Emma's return home contains three warnings, each of which frighten her deeply and hint at a new attitude of obeisance. But each comes to nothing, and Emma is left bolder and more disillusioned than ever. The first is when she misses her "diligence" at the inn, at which "in her heart she felt already that cowardly docility that is for some women at once the chastisement and atonement of adultery." She almost wants to be caught, to cause a scene, so the melodrama she adores will spill over into her personal life with Charles.

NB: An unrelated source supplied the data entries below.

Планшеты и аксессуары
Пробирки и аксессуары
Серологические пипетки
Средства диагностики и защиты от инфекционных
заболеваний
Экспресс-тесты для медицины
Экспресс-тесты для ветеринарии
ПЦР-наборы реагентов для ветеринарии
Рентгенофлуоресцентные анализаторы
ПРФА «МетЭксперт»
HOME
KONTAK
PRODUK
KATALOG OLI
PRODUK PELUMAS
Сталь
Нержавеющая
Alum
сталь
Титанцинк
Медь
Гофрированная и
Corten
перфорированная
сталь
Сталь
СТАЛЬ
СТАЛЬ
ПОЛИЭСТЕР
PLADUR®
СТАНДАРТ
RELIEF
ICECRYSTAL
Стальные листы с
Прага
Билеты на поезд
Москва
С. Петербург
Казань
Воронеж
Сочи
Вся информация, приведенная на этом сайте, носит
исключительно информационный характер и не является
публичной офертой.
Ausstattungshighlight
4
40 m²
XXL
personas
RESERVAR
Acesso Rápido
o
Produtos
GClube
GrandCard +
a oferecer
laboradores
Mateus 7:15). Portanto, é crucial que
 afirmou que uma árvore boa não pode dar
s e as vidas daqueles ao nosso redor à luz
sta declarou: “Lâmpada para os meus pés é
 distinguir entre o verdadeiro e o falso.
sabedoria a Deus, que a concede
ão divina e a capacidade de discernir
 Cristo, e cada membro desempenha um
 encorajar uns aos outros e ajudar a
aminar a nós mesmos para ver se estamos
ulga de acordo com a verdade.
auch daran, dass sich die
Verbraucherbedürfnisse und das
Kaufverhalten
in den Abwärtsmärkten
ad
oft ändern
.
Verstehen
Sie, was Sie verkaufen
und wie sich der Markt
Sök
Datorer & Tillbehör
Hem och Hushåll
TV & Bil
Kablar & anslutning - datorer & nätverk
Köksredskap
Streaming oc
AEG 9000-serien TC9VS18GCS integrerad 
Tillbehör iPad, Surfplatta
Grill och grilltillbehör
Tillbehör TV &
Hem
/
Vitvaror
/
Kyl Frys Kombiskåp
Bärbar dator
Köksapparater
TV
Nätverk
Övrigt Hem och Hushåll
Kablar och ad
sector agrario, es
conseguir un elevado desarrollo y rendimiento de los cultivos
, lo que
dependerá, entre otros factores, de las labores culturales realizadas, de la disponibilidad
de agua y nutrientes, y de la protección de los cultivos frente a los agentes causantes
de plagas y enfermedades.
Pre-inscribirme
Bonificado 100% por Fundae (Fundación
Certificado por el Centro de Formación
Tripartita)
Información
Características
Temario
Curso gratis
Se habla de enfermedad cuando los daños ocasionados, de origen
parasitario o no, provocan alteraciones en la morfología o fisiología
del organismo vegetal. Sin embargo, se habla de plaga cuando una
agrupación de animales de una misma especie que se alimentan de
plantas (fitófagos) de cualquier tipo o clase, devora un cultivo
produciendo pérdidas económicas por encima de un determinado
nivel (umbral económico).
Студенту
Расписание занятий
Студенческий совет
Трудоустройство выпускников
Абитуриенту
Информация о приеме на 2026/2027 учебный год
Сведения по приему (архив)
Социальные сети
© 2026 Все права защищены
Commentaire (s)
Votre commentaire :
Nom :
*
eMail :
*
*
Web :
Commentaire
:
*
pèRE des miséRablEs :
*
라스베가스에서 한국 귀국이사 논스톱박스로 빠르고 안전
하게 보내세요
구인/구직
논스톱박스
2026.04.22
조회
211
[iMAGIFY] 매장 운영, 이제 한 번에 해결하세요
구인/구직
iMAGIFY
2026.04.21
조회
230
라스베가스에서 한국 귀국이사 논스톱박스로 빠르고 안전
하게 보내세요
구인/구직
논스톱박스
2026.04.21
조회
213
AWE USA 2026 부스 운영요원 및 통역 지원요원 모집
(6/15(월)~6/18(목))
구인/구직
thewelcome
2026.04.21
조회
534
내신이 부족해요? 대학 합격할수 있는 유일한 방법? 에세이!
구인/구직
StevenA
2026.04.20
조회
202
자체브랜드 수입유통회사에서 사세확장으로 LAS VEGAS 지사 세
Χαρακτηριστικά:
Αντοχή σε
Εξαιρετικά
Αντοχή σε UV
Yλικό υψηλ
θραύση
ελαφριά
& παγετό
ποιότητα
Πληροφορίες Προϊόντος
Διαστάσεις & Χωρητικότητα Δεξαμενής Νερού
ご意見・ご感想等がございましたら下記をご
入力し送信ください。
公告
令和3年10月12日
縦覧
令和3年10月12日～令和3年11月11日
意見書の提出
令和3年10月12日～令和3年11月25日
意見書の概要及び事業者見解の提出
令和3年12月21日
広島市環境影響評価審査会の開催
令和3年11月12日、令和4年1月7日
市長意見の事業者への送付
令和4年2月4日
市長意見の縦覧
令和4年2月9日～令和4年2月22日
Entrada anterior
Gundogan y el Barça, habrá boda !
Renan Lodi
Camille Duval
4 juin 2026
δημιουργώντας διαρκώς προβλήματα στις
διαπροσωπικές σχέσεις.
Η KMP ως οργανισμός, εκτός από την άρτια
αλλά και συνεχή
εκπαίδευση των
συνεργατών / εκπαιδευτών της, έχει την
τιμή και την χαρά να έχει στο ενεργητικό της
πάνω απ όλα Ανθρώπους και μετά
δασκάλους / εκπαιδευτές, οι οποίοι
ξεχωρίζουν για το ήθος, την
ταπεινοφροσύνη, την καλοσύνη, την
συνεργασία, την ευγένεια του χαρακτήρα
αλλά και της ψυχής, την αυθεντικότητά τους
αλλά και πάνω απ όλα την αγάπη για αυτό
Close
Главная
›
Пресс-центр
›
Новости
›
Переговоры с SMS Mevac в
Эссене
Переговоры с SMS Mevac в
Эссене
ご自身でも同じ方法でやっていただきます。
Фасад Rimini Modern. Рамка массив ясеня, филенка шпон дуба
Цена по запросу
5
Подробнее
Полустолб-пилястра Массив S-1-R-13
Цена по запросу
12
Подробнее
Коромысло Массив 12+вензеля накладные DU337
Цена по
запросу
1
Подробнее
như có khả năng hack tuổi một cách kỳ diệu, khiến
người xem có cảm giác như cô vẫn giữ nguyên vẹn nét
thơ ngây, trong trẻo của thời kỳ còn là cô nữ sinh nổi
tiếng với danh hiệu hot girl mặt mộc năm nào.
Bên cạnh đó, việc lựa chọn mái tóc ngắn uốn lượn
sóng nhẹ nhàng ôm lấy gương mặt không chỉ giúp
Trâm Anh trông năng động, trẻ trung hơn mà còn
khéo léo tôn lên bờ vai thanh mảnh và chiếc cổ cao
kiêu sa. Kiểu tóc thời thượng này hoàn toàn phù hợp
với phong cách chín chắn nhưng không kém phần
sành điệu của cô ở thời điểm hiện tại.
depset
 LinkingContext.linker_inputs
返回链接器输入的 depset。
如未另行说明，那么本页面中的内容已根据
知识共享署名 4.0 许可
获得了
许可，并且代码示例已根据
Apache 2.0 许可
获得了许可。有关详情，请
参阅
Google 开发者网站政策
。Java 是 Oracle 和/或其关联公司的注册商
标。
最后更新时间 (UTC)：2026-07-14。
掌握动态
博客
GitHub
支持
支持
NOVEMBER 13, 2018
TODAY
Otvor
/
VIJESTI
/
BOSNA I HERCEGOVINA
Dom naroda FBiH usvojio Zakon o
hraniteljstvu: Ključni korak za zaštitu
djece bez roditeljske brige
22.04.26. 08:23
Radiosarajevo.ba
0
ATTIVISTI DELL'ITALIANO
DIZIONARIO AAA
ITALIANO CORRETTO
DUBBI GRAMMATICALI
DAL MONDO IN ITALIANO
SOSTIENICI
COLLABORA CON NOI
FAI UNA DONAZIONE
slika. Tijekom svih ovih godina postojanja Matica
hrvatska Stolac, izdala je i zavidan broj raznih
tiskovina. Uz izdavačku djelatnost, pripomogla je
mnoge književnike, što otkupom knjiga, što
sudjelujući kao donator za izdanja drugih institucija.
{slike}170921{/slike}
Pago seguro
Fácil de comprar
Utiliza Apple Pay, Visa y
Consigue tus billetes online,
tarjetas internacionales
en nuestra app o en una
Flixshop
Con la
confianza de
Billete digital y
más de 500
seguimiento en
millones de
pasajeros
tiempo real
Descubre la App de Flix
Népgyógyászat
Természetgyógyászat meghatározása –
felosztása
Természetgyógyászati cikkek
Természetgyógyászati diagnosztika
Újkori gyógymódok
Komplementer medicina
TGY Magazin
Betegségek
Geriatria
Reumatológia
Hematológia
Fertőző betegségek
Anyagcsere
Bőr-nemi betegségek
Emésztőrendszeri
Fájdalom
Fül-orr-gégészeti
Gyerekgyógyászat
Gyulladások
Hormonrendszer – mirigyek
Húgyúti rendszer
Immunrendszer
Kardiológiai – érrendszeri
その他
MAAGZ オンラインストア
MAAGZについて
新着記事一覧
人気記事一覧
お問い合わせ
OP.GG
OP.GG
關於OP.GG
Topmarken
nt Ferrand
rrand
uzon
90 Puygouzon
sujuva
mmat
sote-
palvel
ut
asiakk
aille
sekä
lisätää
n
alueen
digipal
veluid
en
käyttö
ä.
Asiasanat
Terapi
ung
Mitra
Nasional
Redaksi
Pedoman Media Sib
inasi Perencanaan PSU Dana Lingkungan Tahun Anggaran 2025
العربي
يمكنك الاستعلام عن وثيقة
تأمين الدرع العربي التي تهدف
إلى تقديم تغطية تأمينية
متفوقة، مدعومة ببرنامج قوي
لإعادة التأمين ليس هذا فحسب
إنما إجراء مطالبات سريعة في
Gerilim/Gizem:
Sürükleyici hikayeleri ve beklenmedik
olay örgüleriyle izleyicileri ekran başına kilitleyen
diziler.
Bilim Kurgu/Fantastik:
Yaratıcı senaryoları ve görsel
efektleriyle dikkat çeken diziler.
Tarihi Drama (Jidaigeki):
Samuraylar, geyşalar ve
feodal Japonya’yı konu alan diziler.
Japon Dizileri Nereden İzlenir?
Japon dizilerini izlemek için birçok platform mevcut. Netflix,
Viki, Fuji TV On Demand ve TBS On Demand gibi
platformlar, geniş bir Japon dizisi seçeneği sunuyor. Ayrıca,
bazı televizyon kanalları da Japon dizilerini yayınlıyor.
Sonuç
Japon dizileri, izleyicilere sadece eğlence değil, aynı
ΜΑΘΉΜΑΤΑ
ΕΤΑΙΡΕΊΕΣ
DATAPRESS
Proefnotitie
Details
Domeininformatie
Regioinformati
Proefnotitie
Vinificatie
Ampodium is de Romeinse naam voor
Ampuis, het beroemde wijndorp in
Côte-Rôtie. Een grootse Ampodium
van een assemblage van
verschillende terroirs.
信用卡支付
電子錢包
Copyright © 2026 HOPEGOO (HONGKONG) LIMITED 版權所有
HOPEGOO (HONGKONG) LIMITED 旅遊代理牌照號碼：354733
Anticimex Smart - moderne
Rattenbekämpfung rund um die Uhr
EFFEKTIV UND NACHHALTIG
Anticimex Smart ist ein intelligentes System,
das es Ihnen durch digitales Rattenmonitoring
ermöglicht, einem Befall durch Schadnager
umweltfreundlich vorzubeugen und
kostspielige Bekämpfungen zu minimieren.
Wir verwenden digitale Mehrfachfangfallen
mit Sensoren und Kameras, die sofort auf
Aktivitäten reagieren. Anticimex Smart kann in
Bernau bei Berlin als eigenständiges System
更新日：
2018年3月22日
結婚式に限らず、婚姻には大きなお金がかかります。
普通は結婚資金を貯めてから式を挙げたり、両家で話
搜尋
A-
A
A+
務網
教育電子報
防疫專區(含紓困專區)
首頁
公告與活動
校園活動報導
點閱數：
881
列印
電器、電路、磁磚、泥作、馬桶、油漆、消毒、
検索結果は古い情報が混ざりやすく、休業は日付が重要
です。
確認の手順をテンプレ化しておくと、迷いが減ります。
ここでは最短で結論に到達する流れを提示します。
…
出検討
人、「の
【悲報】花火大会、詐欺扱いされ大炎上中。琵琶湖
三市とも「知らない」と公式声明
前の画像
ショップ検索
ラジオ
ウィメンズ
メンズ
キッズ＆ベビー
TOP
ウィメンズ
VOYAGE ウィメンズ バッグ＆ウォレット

Emma is then sent to Homais's, where the family is too distraught to attend to her curiosity. It is a moment of suspense for which she is unprepared, and it introduces the fatal element of arsenic. Even as she realizes that they have news for her unrelated to the accident, Homais's ongoing punishment of the apprentice shakes a book of sexual indecencies from his pocket, and he accuses the young man of defiling his children with his perverted ideas, implicating Emma even as she learns that her father-in-law has died.
Finally, as she returns home and finds herself unable to comfort Charles in his loss, he finds himself enchanted by a bunch of flowers her lover has brought her, and she quickly has to cover their presence with a lie, stating she purchased them from a beggar. By this time, she is able to reply "indifferently," knowing that she will not be caught: all the melodrama in her life is reserved for accidents of pots and pans and deaths of distant relatives about whom she cares nothing. No romance is reserved for her and her alone in her own home.
Given Emma's inability to manage any practical detail with practicality, suspicion might be raised when she offers to manage the family finances. Likewise, Emma's experience with romance novels should teach her that direct dealings with Monsieur Lheureux are not apt to be entirely financial; he is likely to use her debt for more salacious purposes. Neither appear capable of learning from past experience. The decision to get a power of attorney will prove to be disastrous for both of them, as Léon's musing at the end of Part 3, Chapter 3 foreshadows.